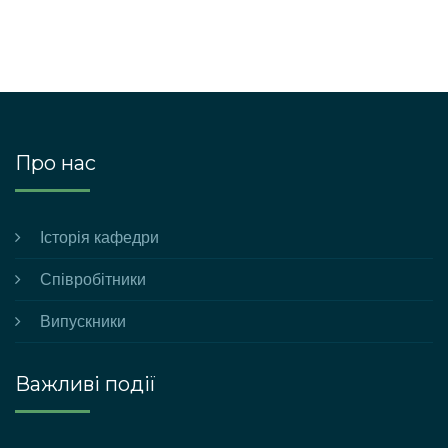
Про нас
Історія кафедри
Співробітники
Випускники
Важливі події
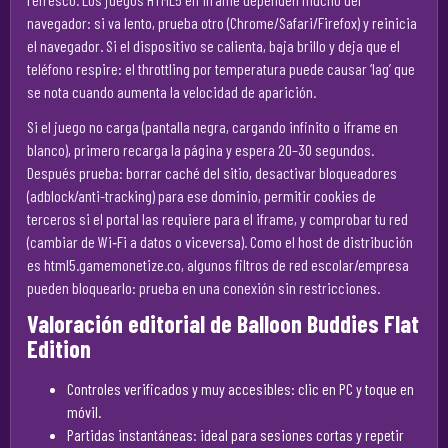
navegador: si va lento, prueba otro (Chrome/Safari/Firefox) y reinicia
el navegador. Si el dispositivo se calienta, baja brillo y deja que el
teléfono respire: el throttling por temperatura puede causar ‘lag’ que
se nota cuando aumenta la velocidad de aparición.
Si el juego no carga (pantalla negra, cargando infinito o iframe en
blanco), primero recarga la página y espera 20–30 segundos.
Después prueba: borrar caché del sitio, desactivar bloqueadores
(adblock/anti-tracking) para ese dominio, permitir cookies de
terceros si el portal las requiere para el iframe, y comprobar tu red
(cambiar de Wi‑Fi a datos o viceversa). Como el host de distribución
es html5.gamemonetize.co, algunos filtros de red escolar/empresa
pueden bloquearlo: prueba en una conexión sin restricciones.
Valoración editorial de Balloon Buddies Flat
Edition
Controles verificados y muy accesibles: clic en PC y toque en
móvil.
Partidas instantáneas: ideal para sesiones cortas y repetir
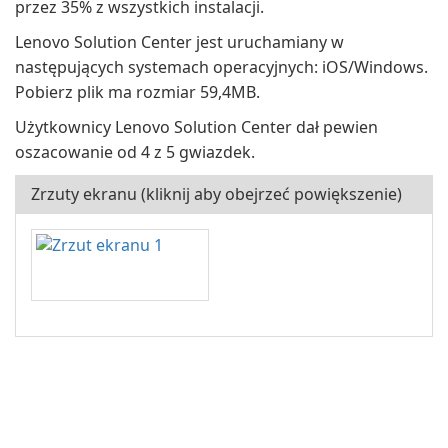
przez 35% z wszystkich instalacji.
Lenovo Solution Center jest uruchamiany w
następujących systemach operacyjnych: iOS/Windows.
Pobierz plik ma rozmiar 59,4MB.
Użytkownicy Lenovo Solution Center dał pewien
oszacowanie od 4 z 5 gwiazdek.
Zrzuty ekranu (kliknij aby obejrzeć powiększenie)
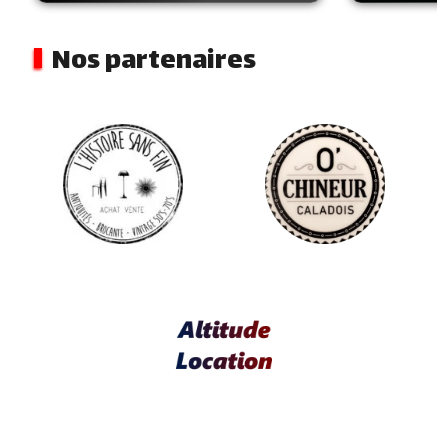
Nos partenaires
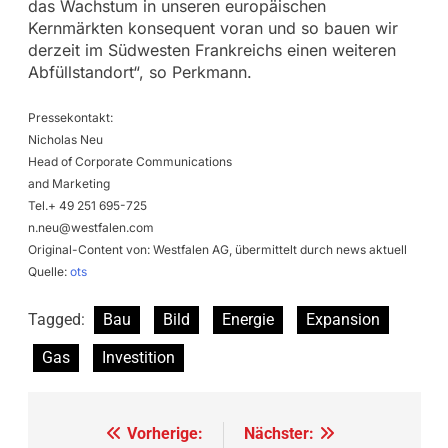
das Wachstum in unseren europäischen
Kernmärkten konsequent voran und so bauen wir
derzeit im Südwesten Frankreichs einen weiteren
Abfüllstandort“, so Perkmann.
Pressekontakt:
Nicholas Neu
Head of Corporate Communications
and Marketing
Tel.+ 49 251 695-725
n.neu@westfalen.com
Original-Content von: Westfalen AG, übermittelt durch news aktuell
Quelle:
ots
Tagged:
Bau
Bild
Energie
Expansion
Gas
Investition
Beitragsnavigation
Vorherige:
Nächster:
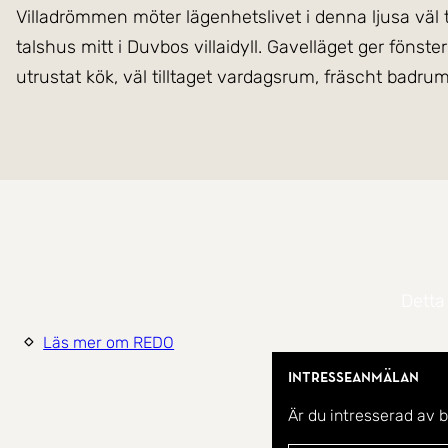
Villadrömmen möter lägenhetslivet i denna ljusa väl 
talshus mitt i Duvbos villaidyll. Gavelläget ger fönste
- 2 rok om 55 + 17 kvm.
- Högst upp i huset.
- Villakänsla i Duvbo.
- Hörnlägenhet med fönster i två väderstreck.
- Bredband ingår i avgiften.
- Charmigt 30-tals hus.
Detta
- Gemensam trädgård.
Läs mer om REDO
- Finns ledig parkeringsplats.
- Goda förvaringsmöjligheter.
Intresseanmälan
- Externt förråd ingår.
Är du intresserad av 
- Fantastiskt trädgård för föreningens medlemmar at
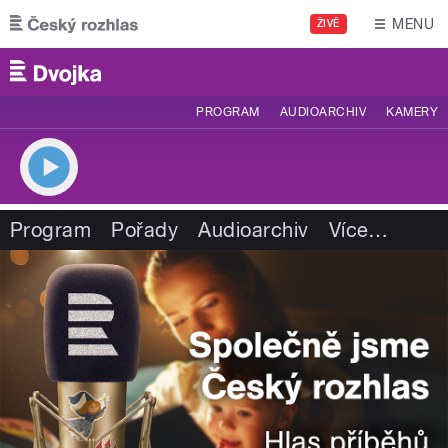
Přejít k hlavnímu obsahu
MENU
ŽIVĚ
PROGRAM
AUDIOARCHIV
KAMERY
Program
Pořady
Audioarchiv
Více
…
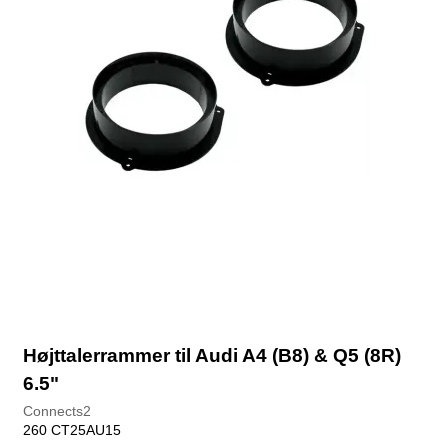
Højttalerrammer til Audi A4 (B8) & Q5 (8R)
6.5"
Connects2
260 CT25AU15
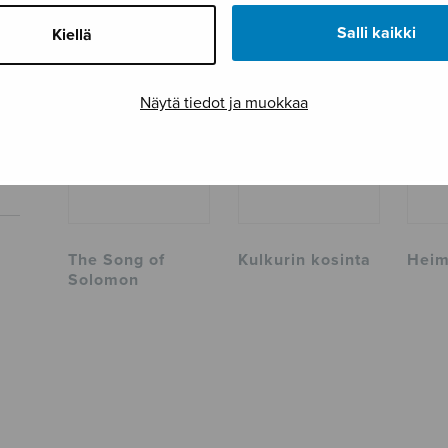
TUTUSTU MYÖS
Salli kaikki
Kiellä
Näytä tiedot ja muokkaa
The Song of
Kulkurin kosinta
Heim
Solomon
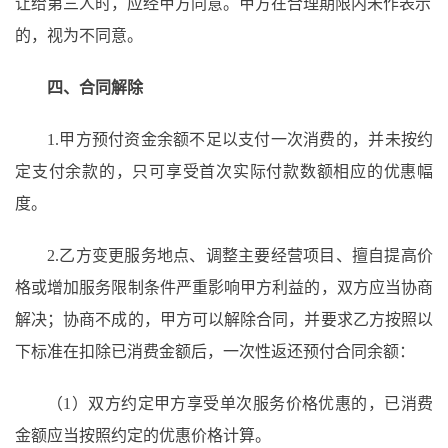
让给第三人时，应经甲方同意。甲方在合理期限内未作表示
的，视为不同意。
四、
合同解除
1.甲方
预付资金余额不足以支付一次消费的，并
未按约
定支付余款的，只可享受首次实际付款数额相应的优惠幅
度。
2.乙方变更服务地点、调整主要经营项目、擅自提高价
格或增加服务限制条件严重影响甲方利益的，双方应当协商
解决；协商不成的，甲方可以解除合同，并要求乙方按照以
下标准在扣除已消费金额后，一次性返还预付合同余额：
（
1）双方约定甲方享受单次服务价格优惠的，已消费
金额应当按照约定的优惠价格计算
。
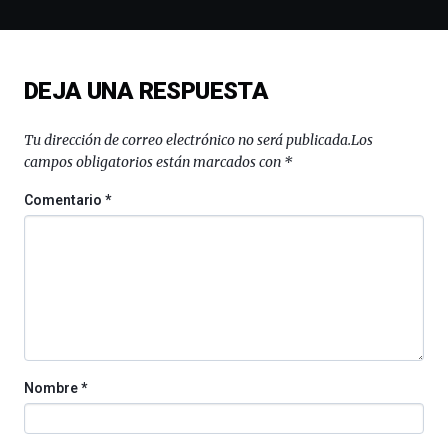
la
novena
edición
de
DEJA UNA RESPUESTA
Bilbo
Zientzia
Plaza
Tu dirección de correo electrónico no será publicada.
Los
(BZP),
campos obligatorios están marcados con
*
un
festival
Comentario
*
que
llenará
la
ciudad
de
monólogos,
exposiciones,
conferencias,
docufórums
Nombre
*
y
espectáculos
de
ciencia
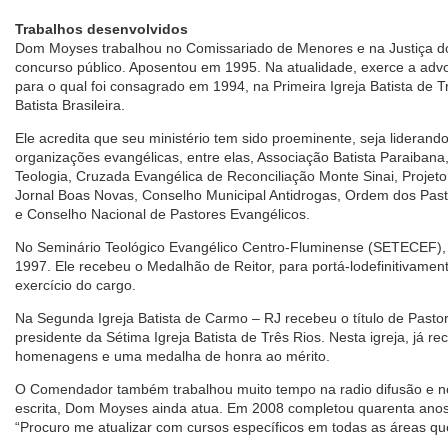
Trabalhos desenvolvidos
Dom Moyses trabalhou no Comissariado de Menores e na Justiça do
concurso público. Aposentou em 1995. Na atualidade, exerce a advoc
para o qual foi consagrado em 1994, na Primeira Igreja Batista de 
Batista Brasileira.
Ele acredita que seu ministério tem sido proeminente, seja liderando
organizações evangélicas, entre elas, Associação Batista Paraiban
Teologia, Cruzada Evangélica de Reconciliação Monte Sinai, Projeto
Jornal Boas Novas, Conselho Municipal Antidrogas, Ordem dos Past
e Conselho Nacional de Pastores Evangélicos.
No Seminário Teológico Evangélico Centro-Fluminense (SETECEF)
1997. Ele recebeu o Medalhão de Reitor, para portá-lodefinitivame
exercício do cargo.
Na Segunda Igreja Batista de Carmo – RJ recebeu o título de Pastor
presidente da Sétima Igreja Batista de Três Rios. Nesta igreja, já r
homenagens e uma medalha de honra ao mérito.
O Comendador também trabalhou muito tempo na radio difusão e n
escrita, Dom Moyses ainda atua. Em 2008 completou quarenta anos 
“Procuro me atualizar com cursos específicos em todas as áreas que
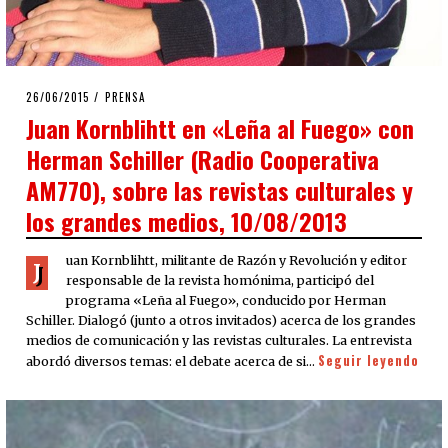
POSTED
26/06/2015
30/06/2015
PRENSA
ON
Juan Kornblihtt en «Leña al Fuego» con
Herman Schiller (Radio Cooperativa
AM770), sobre las revistas culturales y
los grandes medios, 10/08/2013
uan Kornblihtt, militante de Razón y Revolución y editor
J
responsable de la revista homónima, participó del
programa «Leña al Fuego», conducido por Herman
Schiller. Dialogó (junto a otros invitados) acerca de los grandes
medios de comunicación y las revistas culturales. La entrevista
Seguir leyendo
abordó diversos temas: el debate acerca de si…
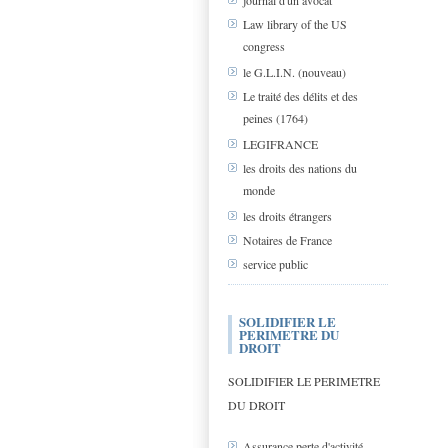
journal d'un avocat
Law library of the US
congress
le G.L.I.N. (nouveau)
Le traité des délits et des
peines (1764)
LEGIFRANCE
les droits des nations du
monde
les droits étrangers
Notaires de France
service public
SOLIDIFIER LE
PERIMETRE DU
DROIT
SOLIDIFIER LE PERIMETRE
DU DROIT
Assurance perte d'activité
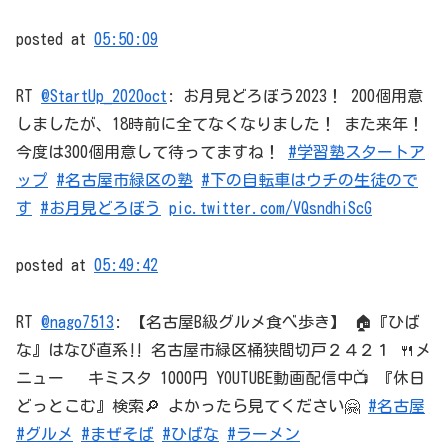
posted at
05:50:09
RT
@StartUp_2020oct
: お月見どろぼう2023！ 200個用意
しましたが、18時前に全てなくなりました！ また来年！
今度は300個用意して待ってますね！
#学習塾スタートア
ップ
#名古屋市緑区の塾
#下の自転車はウチの生徒ので
す
#お月見どろぼう
pic.twitter.com/VQsndhiScG
posted at
05:49:42
RT
@nago7513
: 【名古屋B級グルメ食べ歩き】 🏠️『ひば
な』はなび直系‼️ 名古屋市緑区桶狭間切戸２４２１ 🍴メ
ニュー キミスタ 1000円 YOUTUBE動画配信中📺 『休日
どっとこむ』検索🔎 よかったら見てください🤗
#名古屋
#グルメ
#まぜそば
#ひばな
#ラーメン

What you need to do
After reading the records above, give the number of lines that include "trädgård", and add nothing else.

Answer box
2